È proprio perché Zielinski ed Elmas furono i primi (e unici) casi di Covid-19 tra i tesserati, che il Napoli chiamò l’Asl. E qui il rispetto del protocollo si intreccia con la sentenza d’appello di Sandulli.
Nel suo provvedimento, violentissimo, il presidente della Corte d’appello ha scritto che il Napoli ha cercato un alibi per non andare a giocare a Torino. In realtà il Napoli chiamò la Asl per sapere come comportarsi perché era una situazione completamente nuova per il club. Il venerdì, dopo la positività di Zielinski (Elmas fu accertato il sabato), il Napoli chiese come comportarsi. Come peraltro fatto da tante altre squadre di Serie A.

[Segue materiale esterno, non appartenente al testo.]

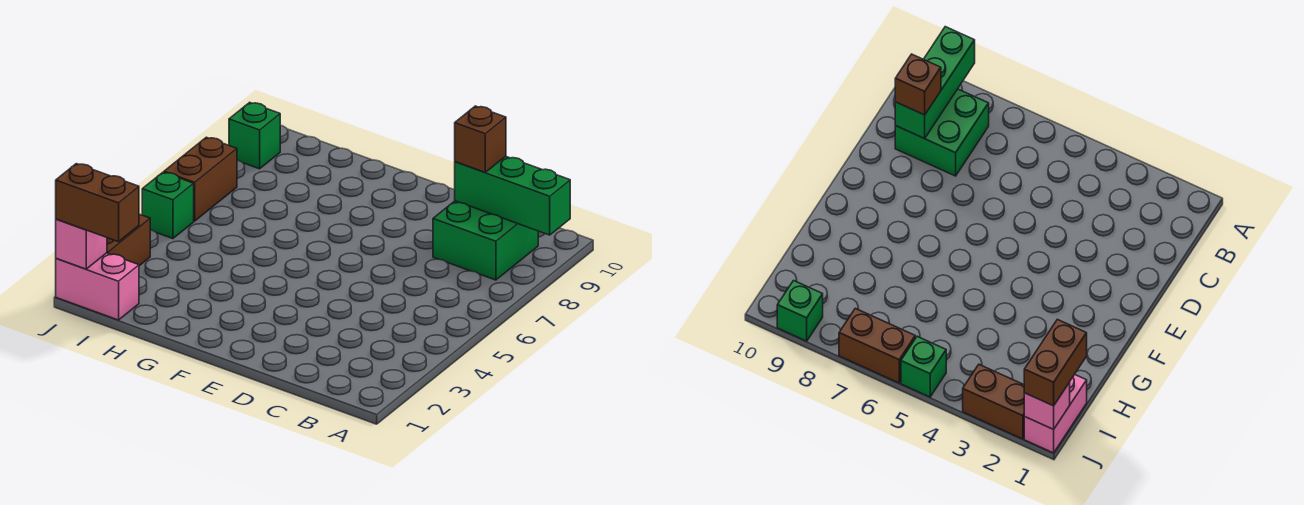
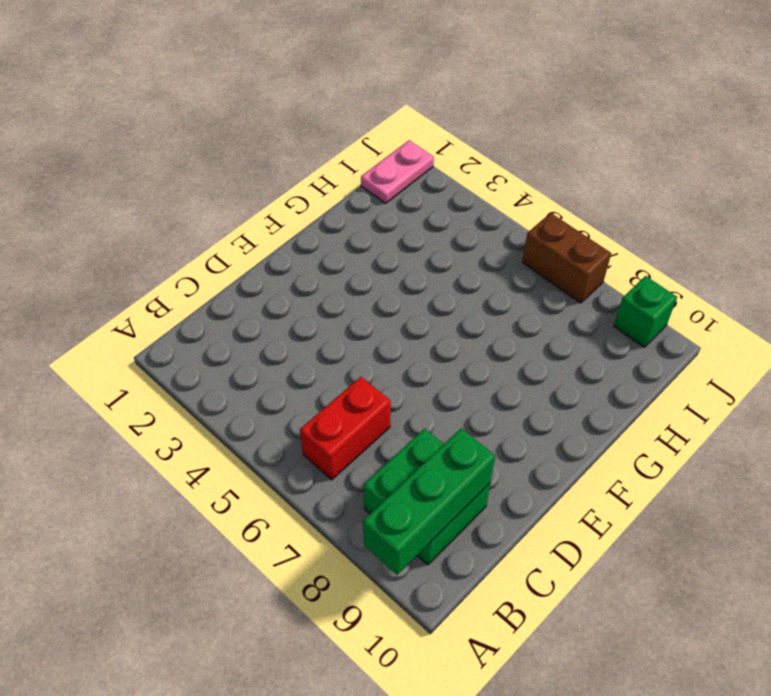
red 1x2 brick [300,377,391,480] -> none
pink 1x2 plate [361,140,434,203] -> pink 1x2 brick [56,253,139,320]
none -> brown 1x2 brick [107,214,150,266]
none -> green 1x1 brick [142,172,194,239]

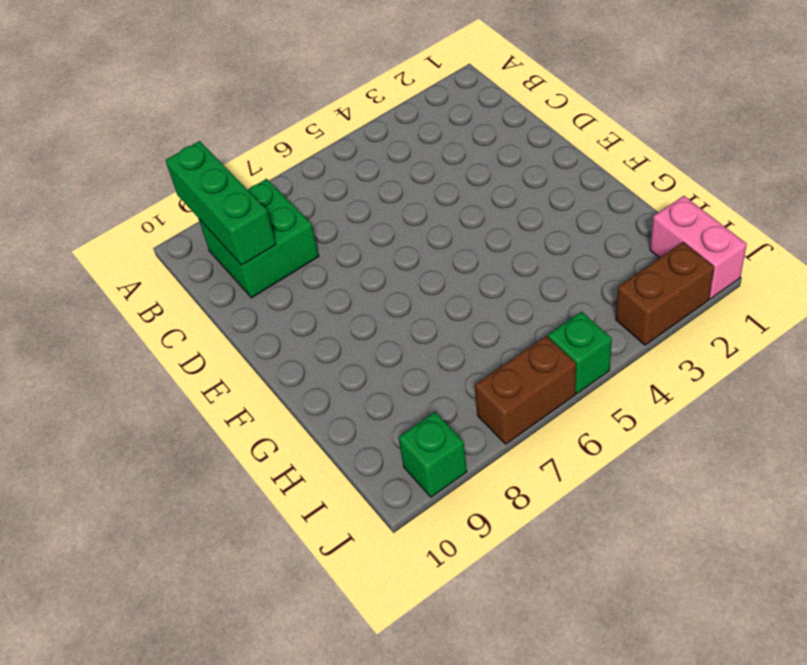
none -> pink 1x1 brick [56,219,107,269]
none -> brown 1x1 brick [455,106,506,172]

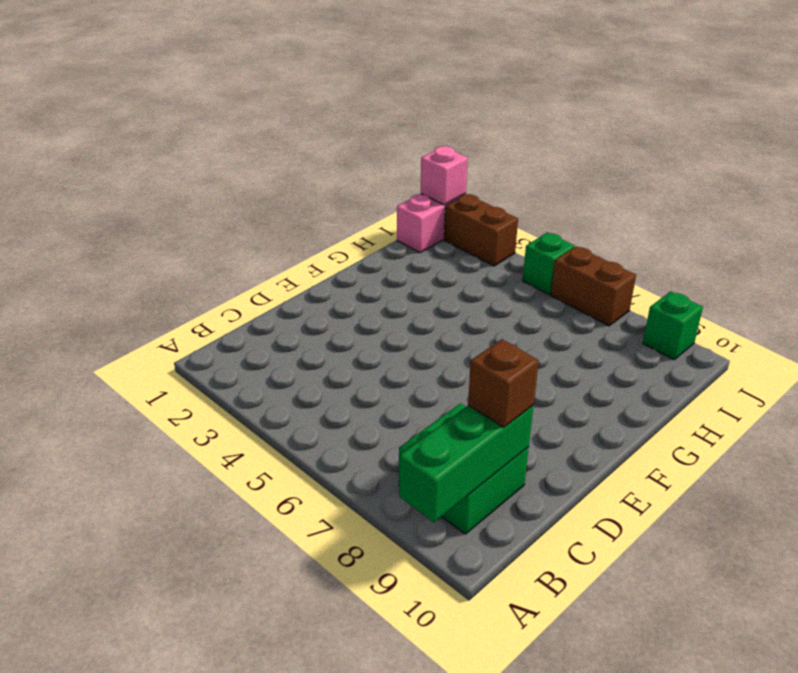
none -> brown 1x2 brick [56,164,139,242]

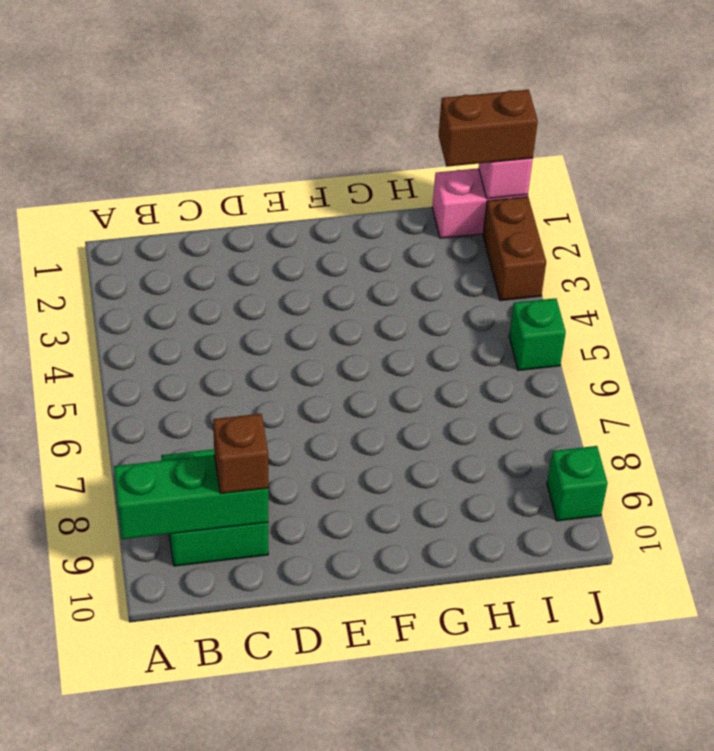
none -> brown 1x2 brick [164,137,237,221]

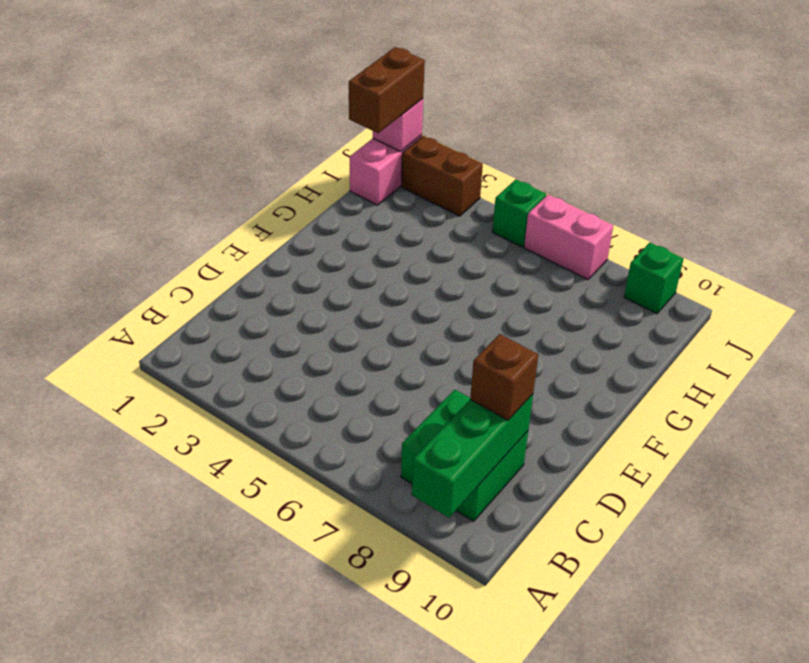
pink 1x2 brick [524,194,613,279] -> brown 1x2 brick [164,137,237,221]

Quel che non traspare dal provvedimento di Sandulli è il clima di quei giorni. La vicenda Juventus-Napoli è poco comprensibile se dimentichiamo i sedici positivi del Genoa che la domenica precedente aveva giocato al San Paolo. Erano giorni particolari in cui si cominciava a capire che la seconda ondata era una realtà, c’era il concreto pericolo di trasmissione del contagio a Torino. Quel che Sandulli definisce strenua ricerca dell’albi, è invece un comportamento del tutto logico: chiamare l’autorità sanitaria locale per capire come comportarsi. A maggior ragione visto che erano i primi casi di coronavirus nel gruppo squadra.

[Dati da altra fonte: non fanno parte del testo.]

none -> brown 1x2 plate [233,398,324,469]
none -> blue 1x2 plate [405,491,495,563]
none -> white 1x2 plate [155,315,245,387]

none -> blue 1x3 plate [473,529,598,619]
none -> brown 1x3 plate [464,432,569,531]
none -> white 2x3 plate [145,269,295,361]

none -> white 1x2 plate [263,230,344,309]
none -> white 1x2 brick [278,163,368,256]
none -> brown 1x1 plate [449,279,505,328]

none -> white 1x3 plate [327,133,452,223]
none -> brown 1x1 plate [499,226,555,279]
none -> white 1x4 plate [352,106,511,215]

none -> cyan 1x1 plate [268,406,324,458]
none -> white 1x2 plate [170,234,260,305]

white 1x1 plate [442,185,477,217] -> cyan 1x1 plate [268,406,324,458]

Resterebbe un’altra domanda, ma qui già entriamo nel campo delle supposizioni, e cioè perché il Napoli non avrebbe voluto giocare la partita con la Juventus. Quel che potremmo definire il movente. Sandulli non ne accenna. Così come non accenna alle dichiarazioni rilasciate da Andrea Agnelli a proposito di un sms (o un whatsapp) con cui il presidente De Laurentiis avrebbe proposto un accordo per il rinvio. La risposta, non esplicitata nella sentenza, è che il Napoli avrebbe affrontato la partita senza i due positivi – Zielinski ed Elmas appunto – più l’infortunato Insigne. Qualsiasi appassionato di calcio, forse persino qualche juventino, potrebbe spiegare che si tratta di assenze con cui il Napoli avrebbe potuto serenamente convivere. Come peraltro ha fatto, battendo 4-1 l’Atalanta.

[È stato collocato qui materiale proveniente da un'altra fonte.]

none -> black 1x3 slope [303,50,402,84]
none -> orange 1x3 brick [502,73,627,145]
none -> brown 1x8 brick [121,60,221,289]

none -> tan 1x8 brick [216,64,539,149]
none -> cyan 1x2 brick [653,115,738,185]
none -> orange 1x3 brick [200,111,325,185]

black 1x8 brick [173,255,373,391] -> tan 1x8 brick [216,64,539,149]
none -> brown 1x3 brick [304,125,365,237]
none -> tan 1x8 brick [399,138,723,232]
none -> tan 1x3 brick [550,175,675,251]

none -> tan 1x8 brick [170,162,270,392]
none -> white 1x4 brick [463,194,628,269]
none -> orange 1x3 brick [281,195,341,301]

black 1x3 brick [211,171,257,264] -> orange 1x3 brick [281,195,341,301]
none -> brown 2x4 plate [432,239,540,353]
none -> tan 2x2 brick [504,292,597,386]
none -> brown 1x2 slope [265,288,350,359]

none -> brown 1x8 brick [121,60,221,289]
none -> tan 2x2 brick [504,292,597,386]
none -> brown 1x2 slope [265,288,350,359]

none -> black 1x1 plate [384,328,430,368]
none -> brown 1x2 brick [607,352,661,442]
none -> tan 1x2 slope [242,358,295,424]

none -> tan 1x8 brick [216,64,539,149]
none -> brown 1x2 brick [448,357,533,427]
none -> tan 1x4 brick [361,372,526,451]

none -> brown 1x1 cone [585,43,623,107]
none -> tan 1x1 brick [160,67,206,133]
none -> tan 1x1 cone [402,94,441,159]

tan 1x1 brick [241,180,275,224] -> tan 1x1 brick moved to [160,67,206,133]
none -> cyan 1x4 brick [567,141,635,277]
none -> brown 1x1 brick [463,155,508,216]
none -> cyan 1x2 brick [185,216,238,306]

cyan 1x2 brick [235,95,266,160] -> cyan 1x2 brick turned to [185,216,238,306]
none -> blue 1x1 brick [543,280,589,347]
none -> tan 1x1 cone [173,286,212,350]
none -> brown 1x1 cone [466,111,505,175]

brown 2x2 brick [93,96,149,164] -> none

Resta l’ultimo aspetto della vicenda. Che è tutt’altro che trascurabile. Non sono affatto pochi coloro i quali hanno interpretato il provvedimento di Sandulli come una sorta di avvertimento al Napoli. Una lettura che conferma, qualora ce ne fosse bisogno, che la questione va interpretata in chiave esclusivamente politica. Sia per i meccanismi di campagna elettorale Figc che ha perfettamente spiegato Guido Ruotolo sul Napolista. Sia per i cosiddetti equilibri di Palazzo, con Aurelio De Laurentiis che viene percepito come scomodo nel suo perenne ruolo di battitore libero. E la cui posizione ultimamente – ancora sulla Repubblica di Elkann – è stata associata a quella di Lotito con il caso tamponi. Per noi, lo abbiamo scritto, le due posizioni sono completamente distanti. Così come è distante l’approccio dei due alla politica. De Laurentiis, come detto, pur avendo sempre vissuto a Roma, è uomo stranamente estraneo alle modalità dei palazzi del potere italiano. In questo senso è un vero maverick. Decisamente lontano da Lotito che invece è un prodotto in purezza della politica romana. Il che, ovviamente, non è una prova di colpevolezza a carico della Lazio.